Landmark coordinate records
----------
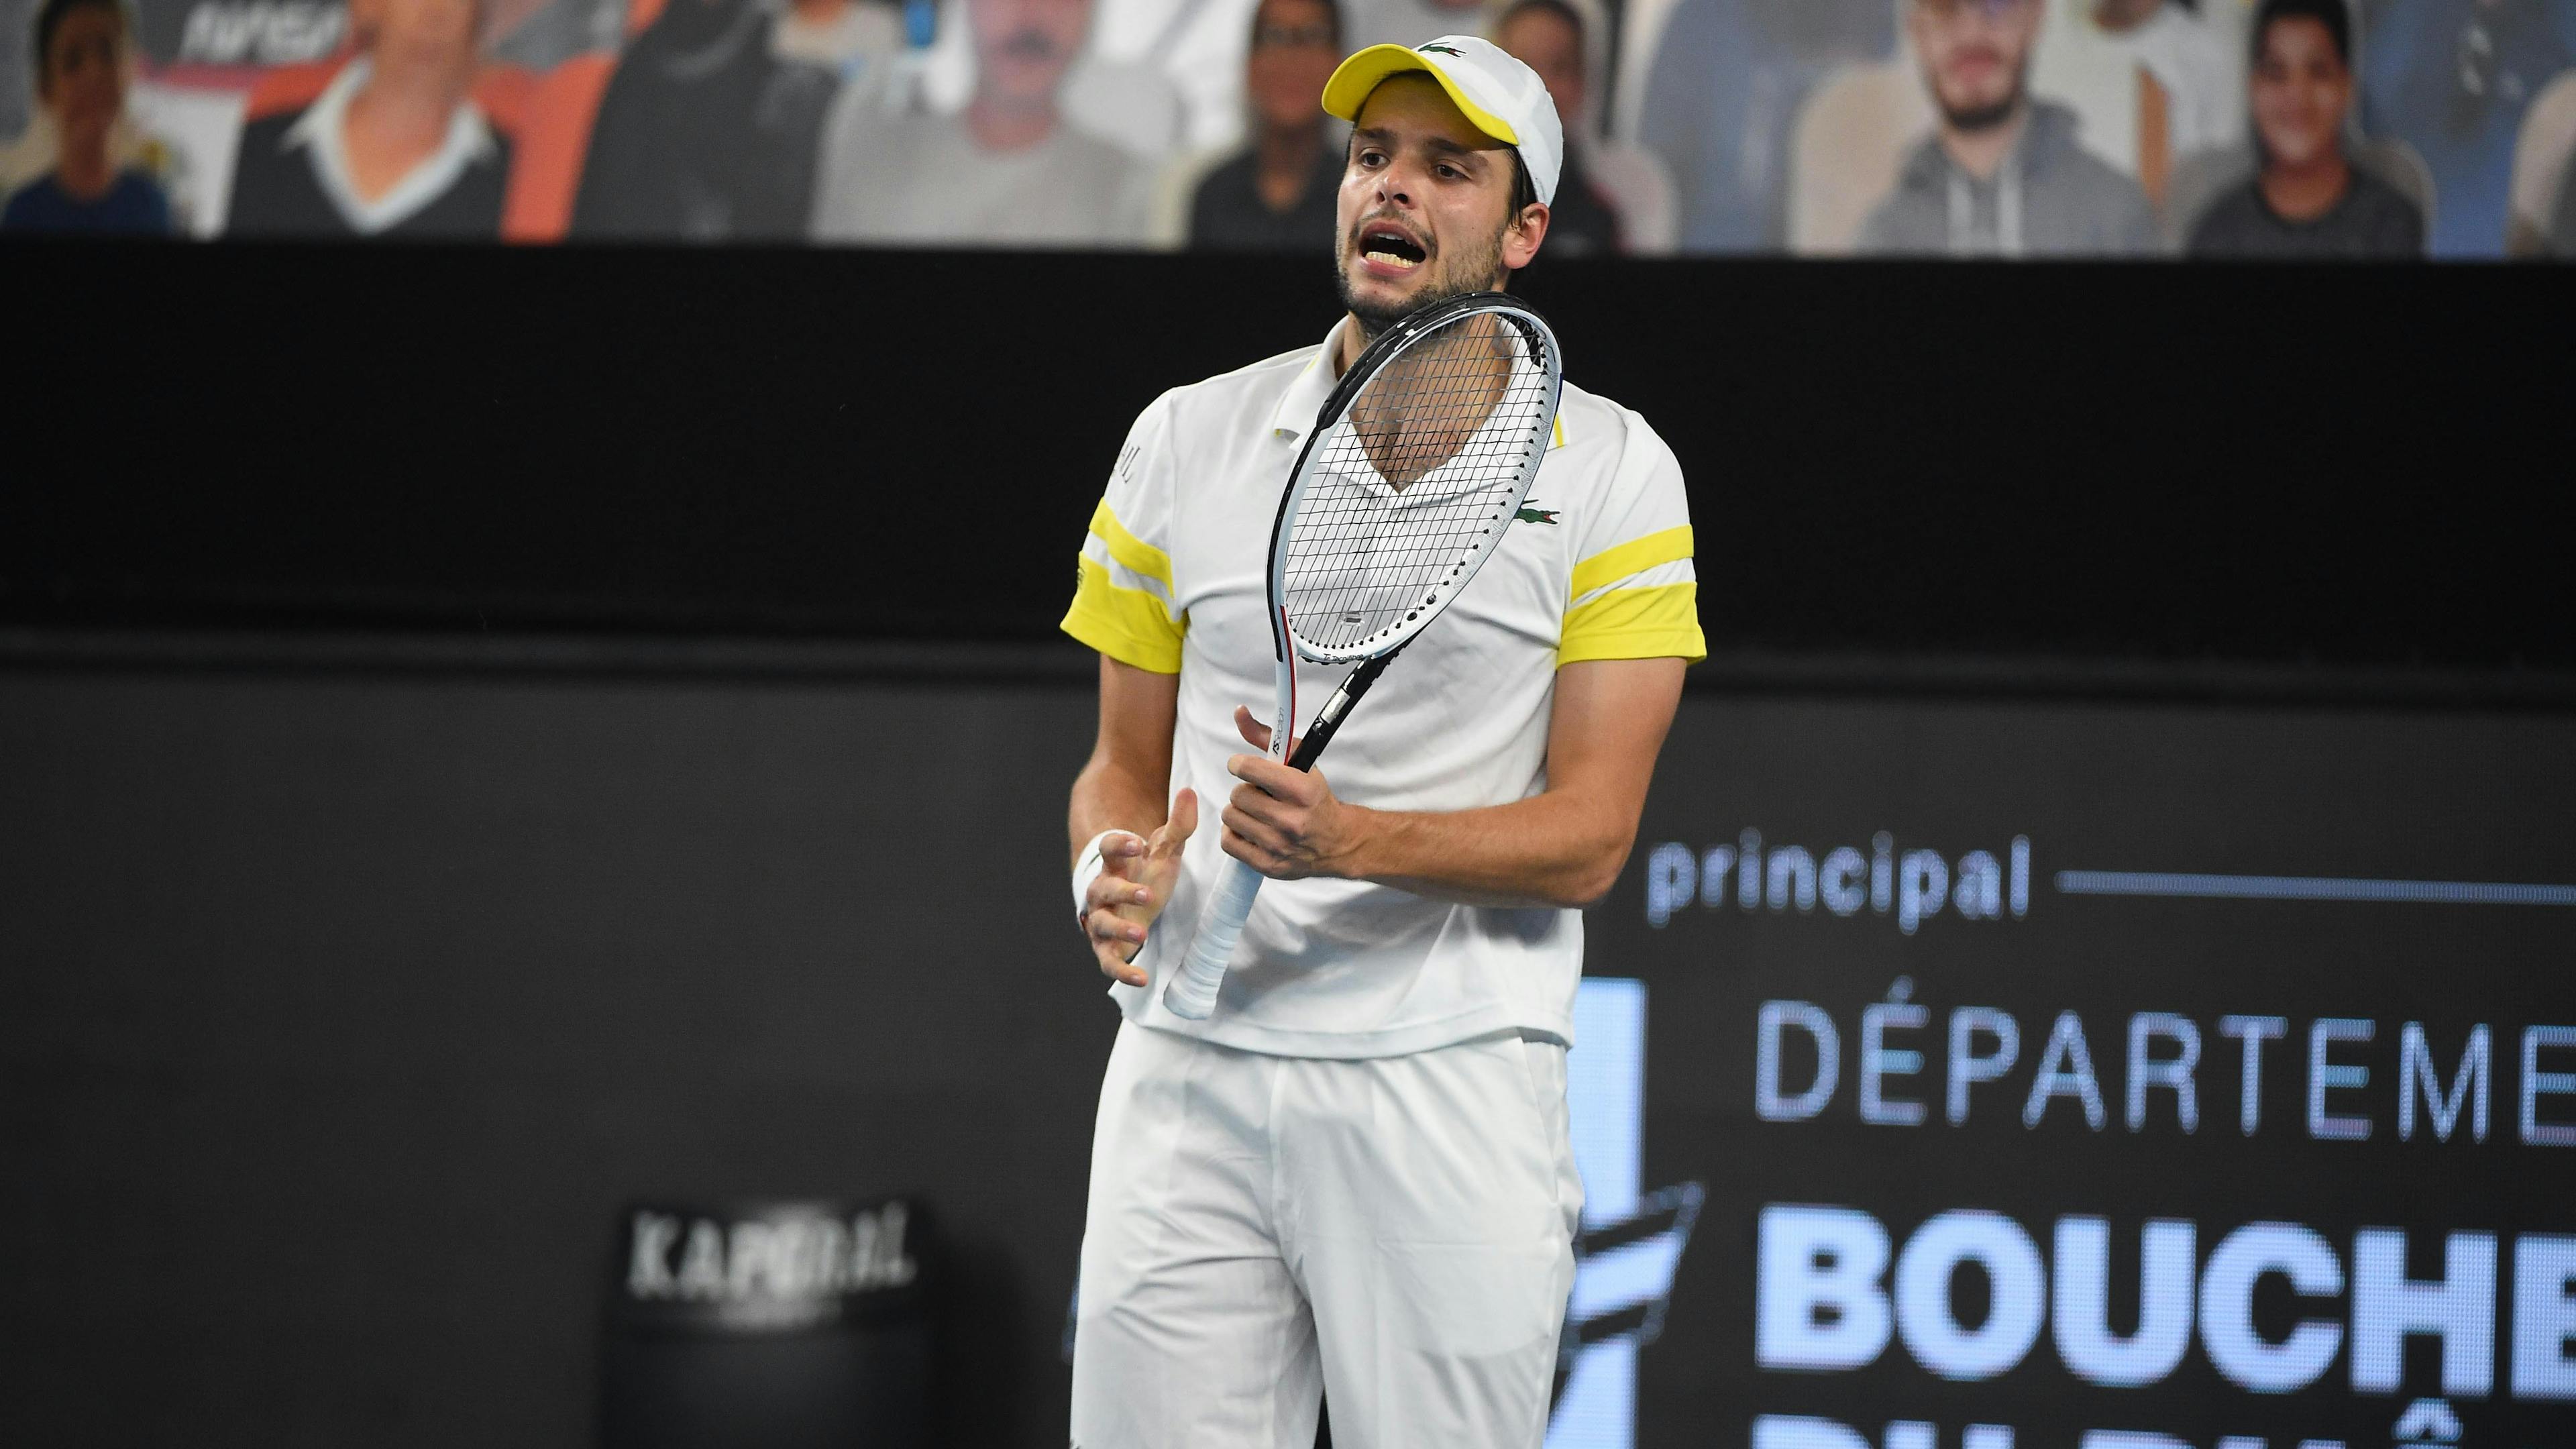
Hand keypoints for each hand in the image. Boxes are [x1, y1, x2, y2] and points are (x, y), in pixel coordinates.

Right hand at [1082, 789, 1197, 987]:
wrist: (1132, 901)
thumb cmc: (1146, 871)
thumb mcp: (1164, 850)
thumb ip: (1178, 825)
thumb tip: (1190, 791)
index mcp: (1115, 863)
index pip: (1108, 848)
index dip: (1120, 844)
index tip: (1138, 843)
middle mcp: (1102, 891)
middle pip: (1102, 889)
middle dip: (1122, 891)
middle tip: (1147, 893)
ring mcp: (1102, 920)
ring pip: (1101, 924)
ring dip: (1120, 928)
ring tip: (1142, 932)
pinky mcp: (1107, 947)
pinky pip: (1109, 961)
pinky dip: (1122, 971)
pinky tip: (1142, 979)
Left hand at [1223, 706, 1364, 880]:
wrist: (1338, 842)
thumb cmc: (1315, 798)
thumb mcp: (1301, 762)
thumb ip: (1267, 736)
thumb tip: (1238, 711)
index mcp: (1302, 790)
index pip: (1249, 770)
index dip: (1240, 765)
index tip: (1243, 767)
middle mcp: (1291, 819)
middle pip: (1238, 795)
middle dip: (1245, 791)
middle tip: (1259, 794)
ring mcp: (1278, 845)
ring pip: (1230, 817)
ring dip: (1239, 812)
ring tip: (1256, 812)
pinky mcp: (1268, 865)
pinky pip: (1228, 842)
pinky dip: (1235, 834)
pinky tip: (1251, 830)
----------
Reproduce each line from the data that has "hand" in it.

Hand keypoints for each hand in the image. Boxes are [x1, y1, x2, y2] and points are (x, y), in pixel coordinates.
Right hand at [1082, 789, 1197, 987]:
Left hand at [1223, 706, 1364, 880]:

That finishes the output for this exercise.